**WORK INSTRUCTIONS**
If an entry below holds a picture, leave the picture out and print the rest exactly.
===== EXERCISE DATA =====
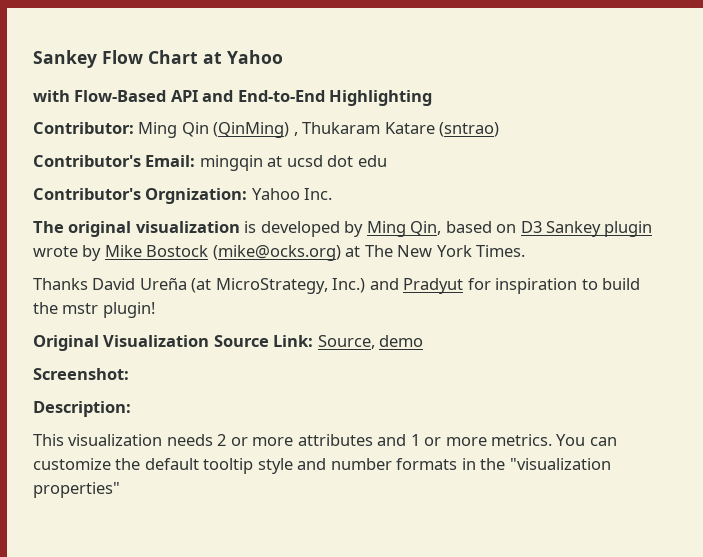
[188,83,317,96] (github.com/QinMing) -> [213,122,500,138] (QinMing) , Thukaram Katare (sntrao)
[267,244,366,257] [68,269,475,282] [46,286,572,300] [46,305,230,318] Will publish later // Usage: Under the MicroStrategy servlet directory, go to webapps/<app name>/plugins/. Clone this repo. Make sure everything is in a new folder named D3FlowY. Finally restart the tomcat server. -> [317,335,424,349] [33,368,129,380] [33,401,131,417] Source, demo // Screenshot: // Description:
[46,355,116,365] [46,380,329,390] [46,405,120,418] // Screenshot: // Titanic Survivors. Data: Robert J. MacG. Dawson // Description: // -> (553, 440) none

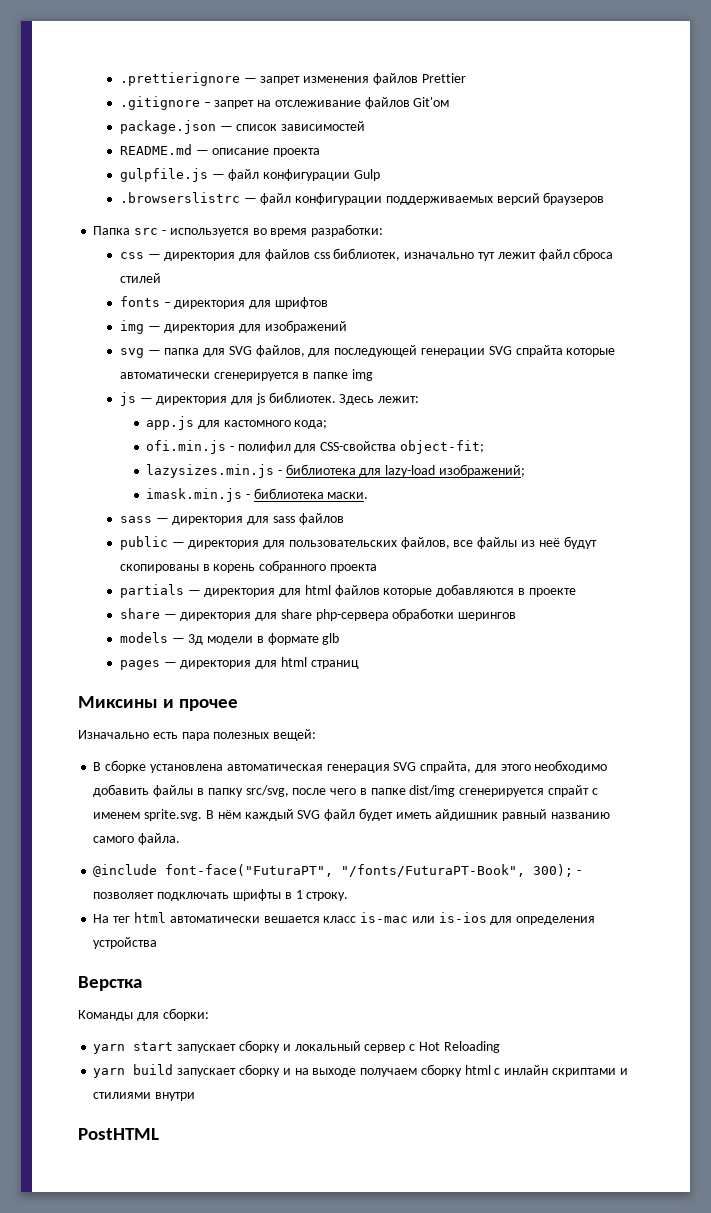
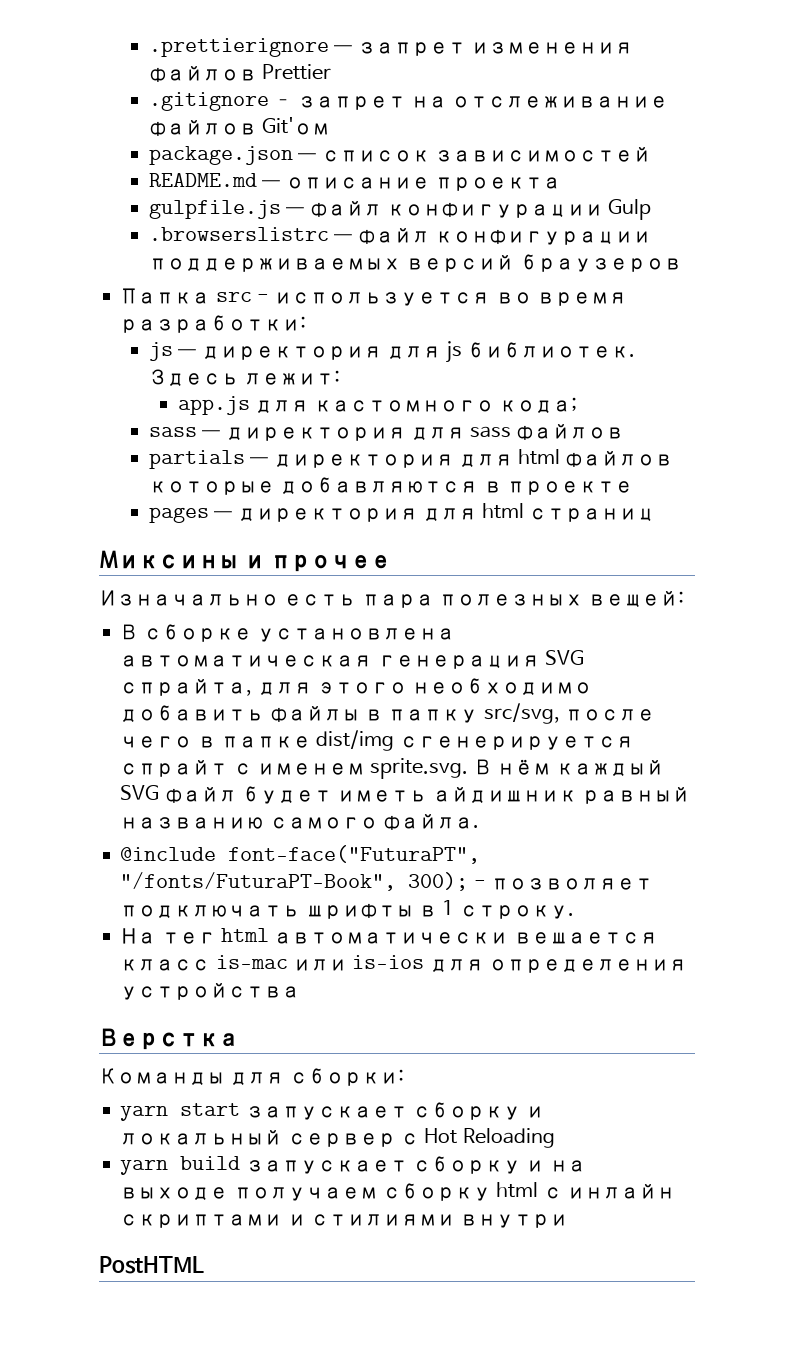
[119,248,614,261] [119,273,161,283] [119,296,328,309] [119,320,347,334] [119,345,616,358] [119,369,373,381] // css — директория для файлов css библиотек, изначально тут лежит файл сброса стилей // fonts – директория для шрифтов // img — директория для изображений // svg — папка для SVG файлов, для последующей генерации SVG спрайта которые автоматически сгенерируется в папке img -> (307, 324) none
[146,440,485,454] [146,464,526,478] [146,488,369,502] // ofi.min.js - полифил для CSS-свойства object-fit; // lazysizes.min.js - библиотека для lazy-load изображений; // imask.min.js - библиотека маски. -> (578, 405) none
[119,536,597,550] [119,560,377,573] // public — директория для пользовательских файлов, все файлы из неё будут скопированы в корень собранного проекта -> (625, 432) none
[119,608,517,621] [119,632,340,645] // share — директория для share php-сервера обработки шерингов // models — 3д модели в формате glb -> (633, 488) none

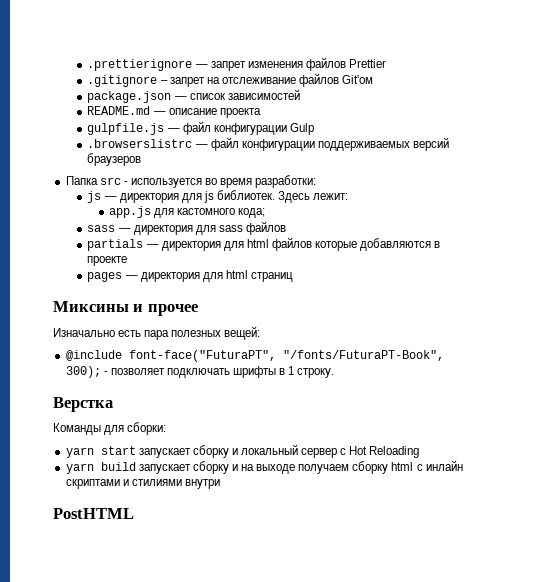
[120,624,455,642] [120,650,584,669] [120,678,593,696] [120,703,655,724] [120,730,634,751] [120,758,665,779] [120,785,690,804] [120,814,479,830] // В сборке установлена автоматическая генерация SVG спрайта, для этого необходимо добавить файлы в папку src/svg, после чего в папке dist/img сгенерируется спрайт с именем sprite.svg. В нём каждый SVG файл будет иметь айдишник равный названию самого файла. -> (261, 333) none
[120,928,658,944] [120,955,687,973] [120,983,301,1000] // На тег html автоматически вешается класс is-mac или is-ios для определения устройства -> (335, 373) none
=====
**SOLUTION TO THIS PROBLEM**
[188,83,317,96] (github.com/QinMing) -> [213,122,500,138] (QinMing) , Thukaram Katare (sntrao)
[267,244,366,257] [68,269,475,282] [46,286,572,300] [46,305,230,318] Will publish later // Usage: Under the MicroStrategy servlet directory, go to webapps/<app name>/plugins/. Clone this repo. Make sure everything is in a new folder named D3FlowY. Finally restart the tomcat server. -> [317,335,424,349] [33,368,129,380] [33,401,131,417] Source, demo // Screenshot: // Description:
[46,355,116,365] [46,380,329,390] [46,405,120,418] // Screenshot: // Titanic Survivors. Data: Robert J. MacG. Dawson // Description: // -> (553, 440) none

[119,248,614,261] [119,273,161,283] [119,296,328,309] [119,320,347,334] [119,345,616,358] [119,369,373,381] // css — директория для файлов css библиотек, изначально тут лежит файл сброса стилей // fonts – директория для шрифтов // img — директория для изображений // svg — папка для SVG файлов, для последующей генерации SVG спрайта которые автоматически сгенерируется в папке img -> (307, 324) none
[146,440,485,454] [146,464,526,478] [146,488,369,502] // ofi.min.js - полифил для CSS-свойства object-fit; // lazysizes.min.js - библиотека для lazy-load изображений; // imask.min.js - библиотека маски. -> (578, 405) none
[119,536,597,550] [119,560,377,573] // public — директория для пользовательских файлов, все файлы из неё будут скопированы в корень собранного проекта -> (625, 432) none
[119,608,517,621] [119,632,340,645] // share — директория для share php-сервера обработки шерингов // models — 3д модели в формате glb -> (633, 488) none

[120,624,455,642] [120,650,584,669] [120,678,593,696] [120,703,655,724] [120,730,634,751] [120,758,665,779] [120,785,690,804] [120,814,479,830] // В сборке установлена автоматическая генерация SVG спрайта, для этого необходимо добавить файлы в папку src/svg, после чего в папке dist/img сгенерируется спрайт с именем sprite.svg. В нём каждый SVG файл будет иметь айдишник равный названию самого файла. -> (261, 333) none
[120,928,658,944] [120,955,687,973] [120,983,301,1000] // На тег html автоматически вешается класс is-mac или is-ios для определения устройства -> (335, 373) none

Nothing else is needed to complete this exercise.